Ack – on re-reading your comment I realize you thought Booman’s “beat Nixon” comment meant that Bush scored higher than Nixon. But Booman meant “beat Nixon” as far as the “race to the bottom” goes – Bush scored worse than Nixon but higher than 4 other presidents. So your gut reaction is the correct one – Nixon was bad, but Bush was worse.
Gotcha. Thanks for your thorough and interesting analysis.
Harding was well liked and nothing like W.
W had the chance to unite the country after 9/11 and look what he did.
It is also the rotten to the core aspect of W that has done so much damage to the county.
Harding’s courageous speech arguing for improved race relations should have vaulted him at least out of the stupidest category. And it was given in Birmingham, AL, 1921 in front of a mixed race (albeit segregated) audience. Show me where the very highly (Siena) rated Wilson or TR made a similar speech in their 8 years each.
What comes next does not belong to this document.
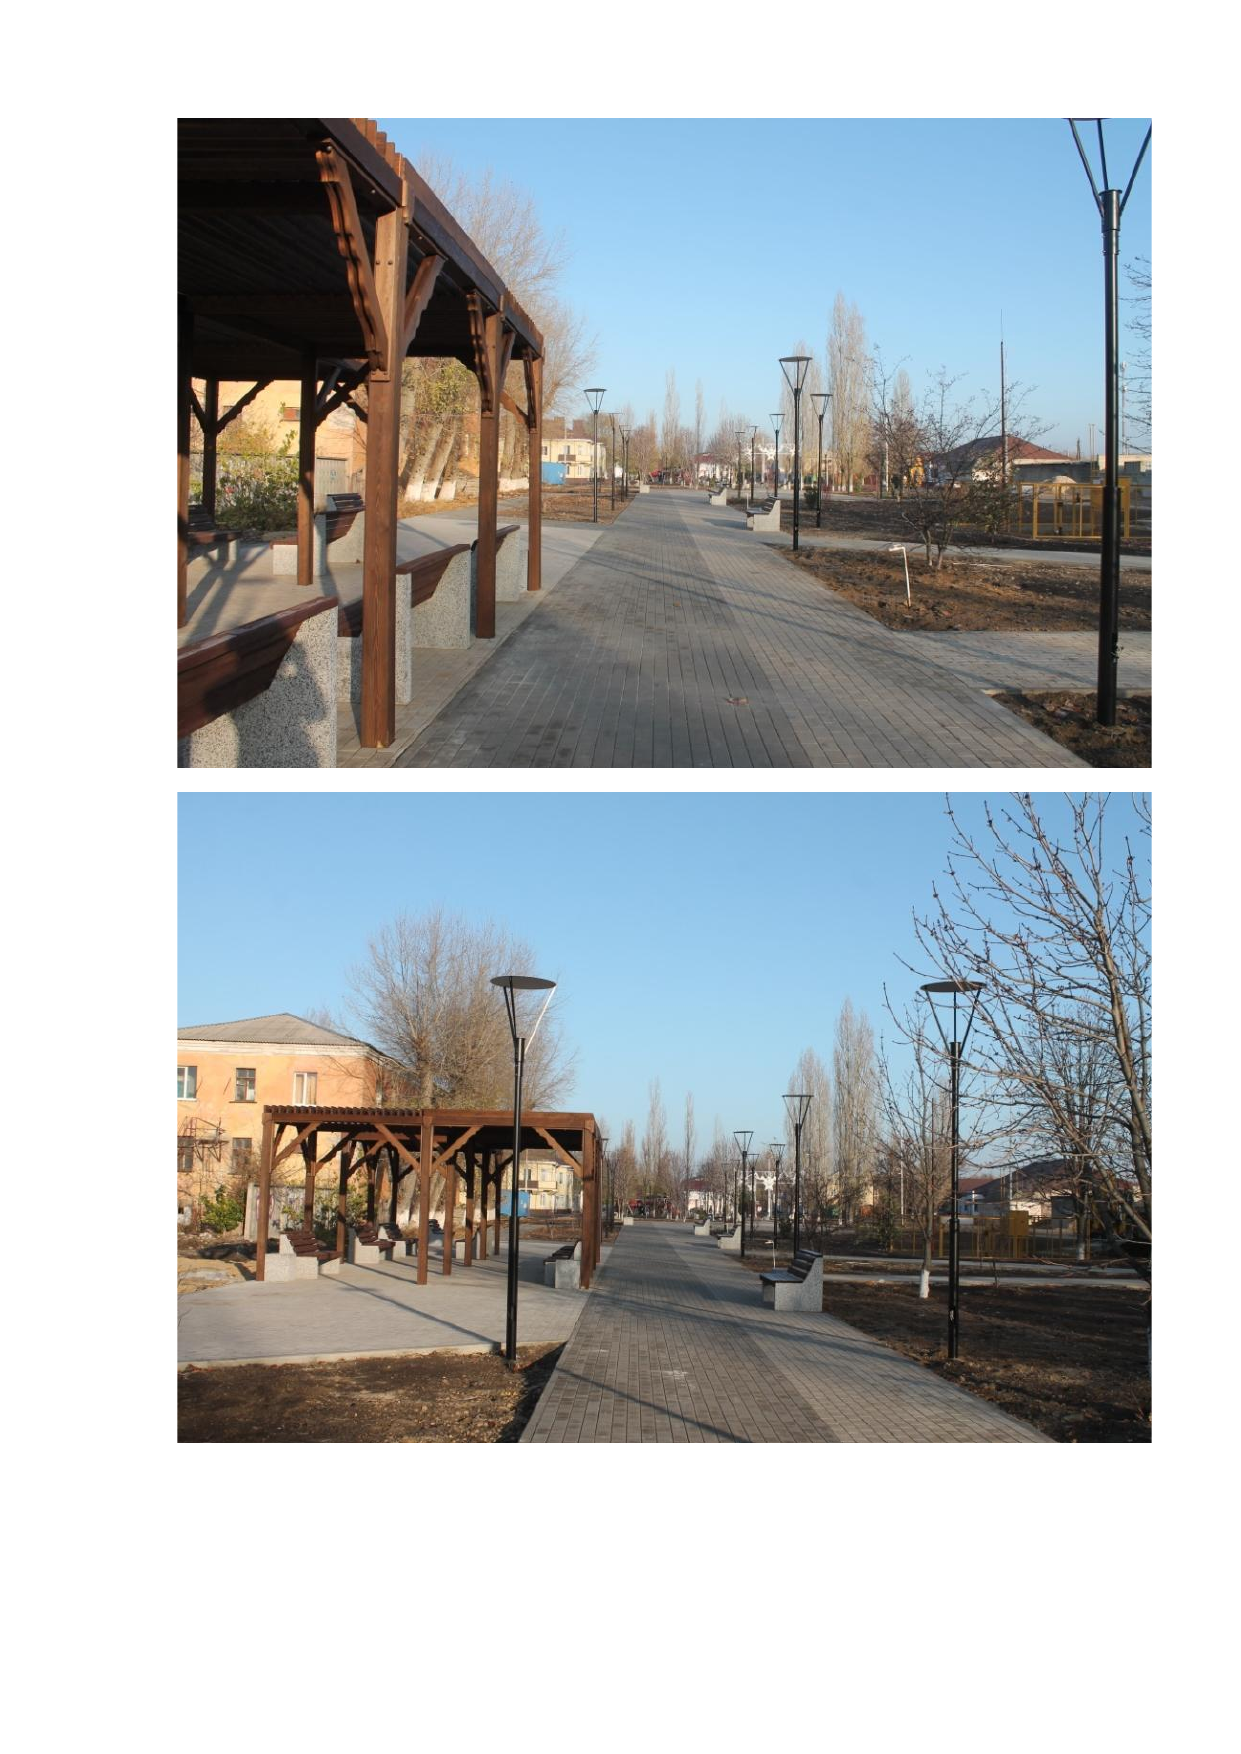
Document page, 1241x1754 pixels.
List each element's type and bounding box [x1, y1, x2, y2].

picture [177, 792, 1152, 1443]
picture [177, 118, 1152, 768]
Harding, surprisingly good for his time on race.
Moral IQ, in this area at least, very high.
Poor Dubya indeed! He just can’t seem to come in first at anything. He can’t even make first worst!
Harding seems to have been pretty much like Dubya in his lack of interest in anything having to do with government. He was picked by the Republicans for pretty much the same reason as Dubya — non-threatening and electable. He wasn’t interested in governing, and he was stupid. True, he didn’t get the United States into war, but that wasn’t his fault. The times weren’t right yet. Both of them rank at the bottom.
As to Andrew Johnson, I have never figured out why he is so low on the list, given the troubled situation he inherited after Lincoln’s assassination. I would put Bush’s great great grand-daddy Franklin Pierce lower on the list Buchanan is an odd case. His cabinet was full of southern sympathizers who subsequently went over to the Confederacy (like Jefferson Davis). He played a bad hand extremely badly, but he had a bad hand.
Dubya had a good hand and ruined it.
Disagree about Harding, and I tried to suggest above that with his one remarkable race relations speech given in the belly of the beast, Birmingham, AL, Harding showed that at least to the extent we give credit for moral intelligence, he was not stupid.
He also to his credit tried to get passed anti-lynching legislation (which failed of course, but it was close for a while), something FDR did not even try, and Harding established the Bureau of the Budget, indicating he did have an interest in good or proper-functioning government.
Not at all a dummie in the ignorant (Shrub) or uneducated (Shrub, A Johnson) sense, but probably in the decent guy but mediocre mind category of a Harry Truman, someone somewhat in over his head.
As for Andrew Johnson, he was ignorant, uneducated and morally low, though probably someone with what is called “native smarts” (not unlike his namesake Lyndon). An outright racist who however managed to fool Reconstruction cong’l leaders early in his presidency about his intentions; but w/n a few months, as he began to ignore or undercut cong’l Recon measures, his true stripes emerged.
He was properly impeached and should have been removed from office — but Repubs handled the senate process ineptly, they were split (a few pro-conviction senators didn’t like the senate President Pro Tem (who would have replaced Johnson), and a recent researcher interestingly argues a few previously pro-conviction senators (like Ross of KS) had been bought off by pro-Johnson forces.
Andrew Johnson badly damaged the early Reconstruction effort and it never recovered, and we got nearly a century of Jim Crow instead.